**WHAT THIS TASK INVOLVES**
Print each of the entries exactly, leaving nothing out.

________

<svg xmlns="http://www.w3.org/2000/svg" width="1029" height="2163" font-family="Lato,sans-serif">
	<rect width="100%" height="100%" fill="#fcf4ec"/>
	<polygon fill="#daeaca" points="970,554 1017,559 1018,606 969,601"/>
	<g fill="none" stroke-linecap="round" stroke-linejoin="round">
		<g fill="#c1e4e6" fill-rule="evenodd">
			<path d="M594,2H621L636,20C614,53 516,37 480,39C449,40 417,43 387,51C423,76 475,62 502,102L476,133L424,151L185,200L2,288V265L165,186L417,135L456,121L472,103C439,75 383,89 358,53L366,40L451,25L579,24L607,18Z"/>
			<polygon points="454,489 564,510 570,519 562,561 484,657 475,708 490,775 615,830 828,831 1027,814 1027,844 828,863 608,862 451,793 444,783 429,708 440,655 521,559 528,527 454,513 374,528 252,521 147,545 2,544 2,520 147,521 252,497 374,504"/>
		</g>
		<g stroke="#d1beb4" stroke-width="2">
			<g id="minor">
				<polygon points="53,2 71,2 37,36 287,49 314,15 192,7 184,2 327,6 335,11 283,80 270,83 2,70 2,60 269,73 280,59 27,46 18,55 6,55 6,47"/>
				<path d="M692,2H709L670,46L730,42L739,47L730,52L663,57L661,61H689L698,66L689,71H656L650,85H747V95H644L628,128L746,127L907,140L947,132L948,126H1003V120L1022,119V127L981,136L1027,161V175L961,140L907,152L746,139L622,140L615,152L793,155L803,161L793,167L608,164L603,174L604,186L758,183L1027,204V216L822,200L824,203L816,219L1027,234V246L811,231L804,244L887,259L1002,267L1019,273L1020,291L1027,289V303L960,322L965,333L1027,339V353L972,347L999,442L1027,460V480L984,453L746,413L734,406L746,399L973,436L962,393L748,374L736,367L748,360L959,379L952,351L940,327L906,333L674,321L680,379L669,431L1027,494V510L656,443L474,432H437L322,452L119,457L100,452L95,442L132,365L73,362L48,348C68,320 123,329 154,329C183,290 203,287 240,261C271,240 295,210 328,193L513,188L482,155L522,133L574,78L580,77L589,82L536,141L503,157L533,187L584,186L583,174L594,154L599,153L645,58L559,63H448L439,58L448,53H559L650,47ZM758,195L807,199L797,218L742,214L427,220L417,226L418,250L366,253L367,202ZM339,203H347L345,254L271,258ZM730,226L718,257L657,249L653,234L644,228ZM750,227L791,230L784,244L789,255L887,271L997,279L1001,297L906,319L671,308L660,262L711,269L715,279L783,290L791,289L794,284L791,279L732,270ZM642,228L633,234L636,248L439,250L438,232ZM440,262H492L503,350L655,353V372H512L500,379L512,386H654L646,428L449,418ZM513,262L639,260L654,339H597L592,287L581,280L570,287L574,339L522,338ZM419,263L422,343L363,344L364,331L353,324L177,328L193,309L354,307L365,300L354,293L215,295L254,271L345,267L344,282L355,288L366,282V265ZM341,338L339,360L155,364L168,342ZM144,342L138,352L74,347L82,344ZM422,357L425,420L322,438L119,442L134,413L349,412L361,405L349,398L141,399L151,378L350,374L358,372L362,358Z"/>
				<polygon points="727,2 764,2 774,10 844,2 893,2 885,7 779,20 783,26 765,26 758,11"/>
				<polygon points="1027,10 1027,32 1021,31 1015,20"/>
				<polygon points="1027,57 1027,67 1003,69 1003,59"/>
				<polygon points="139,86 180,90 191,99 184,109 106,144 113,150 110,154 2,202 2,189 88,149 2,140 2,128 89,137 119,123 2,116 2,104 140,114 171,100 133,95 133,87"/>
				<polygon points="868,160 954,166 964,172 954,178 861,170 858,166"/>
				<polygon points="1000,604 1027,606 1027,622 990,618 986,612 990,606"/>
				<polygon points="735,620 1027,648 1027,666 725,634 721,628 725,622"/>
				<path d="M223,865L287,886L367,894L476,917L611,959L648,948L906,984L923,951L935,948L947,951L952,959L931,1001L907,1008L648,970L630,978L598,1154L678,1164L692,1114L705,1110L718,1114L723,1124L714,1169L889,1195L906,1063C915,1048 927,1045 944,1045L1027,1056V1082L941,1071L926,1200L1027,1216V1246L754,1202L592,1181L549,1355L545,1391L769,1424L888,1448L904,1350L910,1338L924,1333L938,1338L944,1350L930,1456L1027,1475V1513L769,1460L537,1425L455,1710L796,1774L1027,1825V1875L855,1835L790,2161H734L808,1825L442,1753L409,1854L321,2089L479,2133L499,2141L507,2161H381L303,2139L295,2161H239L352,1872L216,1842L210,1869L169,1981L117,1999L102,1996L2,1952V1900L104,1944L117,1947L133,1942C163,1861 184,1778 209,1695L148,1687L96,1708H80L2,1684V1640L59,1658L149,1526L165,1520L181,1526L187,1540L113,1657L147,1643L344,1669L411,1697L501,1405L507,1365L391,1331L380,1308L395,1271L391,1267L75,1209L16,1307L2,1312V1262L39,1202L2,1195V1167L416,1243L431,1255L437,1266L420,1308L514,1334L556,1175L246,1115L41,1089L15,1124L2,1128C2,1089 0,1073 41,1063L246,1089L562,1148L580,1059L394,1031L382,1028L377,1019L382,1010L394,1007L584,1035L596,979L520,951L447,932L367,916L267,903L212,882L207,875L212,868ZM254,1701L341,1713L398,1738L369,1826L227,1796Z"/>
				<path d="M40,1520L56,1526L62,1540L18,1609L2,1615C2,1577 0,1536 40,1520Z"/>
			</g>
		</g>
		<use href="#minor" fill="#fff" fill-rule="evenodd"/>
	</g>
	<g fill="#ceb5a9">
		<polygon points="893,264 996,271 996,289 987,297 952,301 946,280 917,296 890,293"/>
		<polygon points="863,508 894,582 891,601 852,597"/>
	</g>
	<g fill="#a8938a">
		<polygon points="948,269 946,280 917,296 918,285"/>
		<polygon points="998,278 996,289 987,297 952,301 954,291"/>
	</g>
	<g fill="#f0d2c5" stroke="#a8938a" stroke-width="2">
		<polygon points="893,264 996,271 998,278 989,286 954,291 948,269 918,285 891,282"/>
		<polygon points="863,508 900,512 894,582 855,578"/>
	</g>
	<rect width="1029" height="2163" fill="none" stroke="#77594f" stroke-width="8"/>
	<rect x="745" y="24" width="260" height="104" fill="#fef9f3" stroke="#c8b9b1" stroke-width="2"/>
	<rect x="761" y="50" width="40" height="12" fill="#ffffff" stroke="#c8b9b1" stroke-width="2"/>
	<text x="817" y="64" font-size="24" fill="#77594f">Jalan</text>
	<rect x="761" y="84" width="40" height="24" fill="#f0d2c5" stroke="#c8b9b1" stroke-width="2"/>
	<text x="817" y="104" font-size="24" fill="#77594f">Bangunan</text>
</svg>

________

**SOLVED PROBLEM**
<svg xmlns="http://www.w3.org/2000/svg" width="1029" height="2163" font-family="Lato,sans-serif">
	<rect width="100%" height="100%" fill="#fcf4ec"/>
	<polygon fill="#daeaca" points="970,554 1017,559 1018,606 969,601"/>
	<g fill="none" stroke-linecap="round" stroke-linejoin="round">
		<g fill="#c1e4e6" fill-rule="evenodd">
			<path d="M594,2H621L636,20C614,53 516,37 480,39C449,40 417,43 387,51C423,76 475,62 502,102L476,133L424,151L185,200L2,288V265L165,186L417,135L456,121L472,103C439,75 383,89 358,53L366,40L451,25L579,24L607,18Z"/>
			<polygon points="454,489 564,510 570,519 562,561 484,657 475,708 490,775 615,830 828,831 1027,814 1027,844 828,863 608,862 451,793 444,783 429,708 440,655 521,559 528,527 454,513 374,528 252,521 147,545 2,544 2,520 147,521 252,497 374,504"/>
		</g>
		<g stroke="#d1beb4" stroke-width="2">
			<g id="minor">
				<polygon points="53,2 71,2 37,36 287,49 314,15 192,7 184,2 327,6 335,11 283,80 270,83 2,70 2,60 269,73 280,59 27,46 18,55 6,55 6,47"/>
				<path d="M692,2H709L670,46L730,42L739,47L730,52L663,57L661,61H689L698,66L689,71H656L650,85H747V95H644L628,128L746,127L907,140L947,132L948,126H1003V120L1022,119V127L981,136L1027,161V175L961,140L907,152L746,139L622,140L615,152L793,155L803,161L793,167L608,164L603,174L604,186L758,183L1027,204V216L822,200L824,203L816,219L1027,234V246L811,231L804,244L887,259L1002,267L1019,273L1020,291L1027,289V303L960,322L965,333L1027,339V353L972,347L999,442L1027,460V480L984,453L746,413L734,406L746,399L973,436L962,393L748,374L736,367L748,360L959,379L952,351L940,327L906,333L674,321L680,379L669,431L1027,494V510L656,443L474,432H437L322,452L119,457L100,452L95,442L132,365L73,362L48,348C68,320 123,329 154,329C183,290 203,287 240,261C271,240 295,210 328,193L513,188L482,155L522,133L574,78L580,77L589,82L536,141L503,157L533,187L584,186L583,174L594,154L599,153L645,58L559,63H448L439,58L448,53H559L650,47ZM758,195L807,199L797,218L742,214L427,220L417,226L418,250L366,253L367,202ZM339,203H347L345,254L271,258ZM730,226L718,257L657,249L653,234L644,228ZM750,227L791,230L784,244L789,255L887,271L997,279L1001,297L906,319L671,308L660,262L711,269L715,279L783,290L791,289L794,284L791,279L732,270ZM642,228L633,234L636,248L439,250L438,232ZM440,262H492L503,350L655,353V372H512L500,379L512,386H654L646,428L449,418ZM513,262L639,260L654,339H597L592,287L581,280L570,287L574,339L522,338ZM419,263L422,343L363,344L364,331L353,324L177,328L193,309L354,307L365,300L354,293L215,295L254,271L345,267L344,282L355,288L366,282V265ZM341,338L339,360L155,364L168,342ZM144,342L138,352L74,347L82,344ZM422,357L425,420L322,438L119,442L134,413L349,412L361,405L349,398L141,399L151,378L350,374L358,372L362,358Z"/>
				<polygon points="727,2 764,2 774,10 844,2 893,2 885,7 779,20 783,26 765,26 758,11"/>
				<polygon points="1027,10 1027,32 1021,31 1015,20"/>
				<polygon points="1027,57 1027,67 1003,69 1003,59"/>
				<polygon points="139,86 180,90 191,99 184,109 106,144 113,150 110,154 2,202 2,189 88,149 2,140 2,128 89,137 119,123 2,116 2,104 140,114 171,100 133,95 133,87"/>
				<polygon points="868,160 954,166 964,172 954,178 861,170 858,166"/>
				<polygon points="1000,604 1027,606 1027,622 990,618 986,612 990,606"/>
				<polygon points="735,620 1027,648 1027,666 725,634 721,628 725,622"/>
				<path d="M223,865L287,886L367,894L476,917L611,959L648,948L906,984L923,951L935,948L947,951L952,959L931,1001L907,1008L648,970L630,978L598,1154L678,1164L692,1114L705,1110L718,1114L723,1124L714,1169L889,1195L906,1063C915,1048 927,1045 944,1045L1027,1056V1082L941,1071L926,1200L1027,1216V1246L754,1202L592,1181L549,1355L545,1391L769,1424L888,1448L904,1350L910,1338L924,1333L938,1338L944,1350L930,1456L1027,1475V1513L769,1460L537,1425L455,1710L796,1774L1027,1825V1875L855,1835L790,2161H734L808,1825L442,1753L409,1854L321,2089L479,2133L499,2141L507,2161H381L303,2139L295,2161H239L352,1872L216,1842L210,1869L169,1981L117,1999L102,1996L2,1952V1900L104,1944L117,1947L133,1942C163,1861 184,1778 209,1695L148,1687L96,1708H80L2,1684V1640L59,1658L149,1526L165,1520L181,1526L187,1540L113,1657L147,1643L344,1669L411,1697L501,1405L507,1365L391,1331L380,1308L395,1271L391,1267L75,1209L16,1307L2,1312V1262L39,1202L2,1195V1167L416,1243L431,1255L437,1266L420,1308L514,1334L556,1175L246,1115L41,1089L15,1124L2,1128C2,1089 0,1073 41,1063L246,1089L562,1148L580,1059L394,1031L382,1028L377,1019L382,1010L394,1007L584,1035L596,979L520,951L447,932L367,916L267,903L212,882L207,875L212,868ZM254,1701L341,1713L398,1738L369,1826L227,1796Z"/>
				<path d="M40,1520L56,1526L62,1540L18,1609L2,1615C2,1577 0,1536 40,1520Z"/>
			</g>
		</g>
		<use href="#minor" fill="#fff" fill-rule="evenodd"/>
	</g>
	<g fill="#ceb5a9">
		<polygon points="893,264 996,271 996,289 987,297 952,301 946,280 917,296 890,293"/>
		<polygon points="863,508 894,582 891,601 852,597"/>
	</g>
	<g fill="#a8938a">
		<polygon points="948,269 946,280 917,296 918,285"/>
		<polygon points="998,278 996,289 987,297 952,301 954,291"/>
	</g>
	<g fill="#f0d2c5" stroke="#a8938a" stroke-width="2">
		<polygon points="893,264 996,271 998,278 989,286 954,291 948,269 918,285 891,282"/>
		<polygon points="863,508 900,512 894,582 855,578"/>
	</g>
	<rect width="1029" height="2163" fill="none" stroke="#77594f" stroke-width="8"/>
	<rect x="745" y="24" width="260" height="104" fill="#fef9f3" stroke="#c8b9b1" stroke-width="2"/>
	<rect x="761" y="50" width="40" height="12" fill="#ffffff" stroke="#c8b9b1" stroke-width="2"/>
	<text x="817" y="64" font-size="24" fill="#77594f">Jalan</text>
	<rect x="761" y="84" width="40" height="24" fill="#f0d2c5" stroke="#c8b9b1" stroke-width="2"/>
	<text x="817" y="104" font-size="24" fill="#77594f">Bangunan</text>
</svg>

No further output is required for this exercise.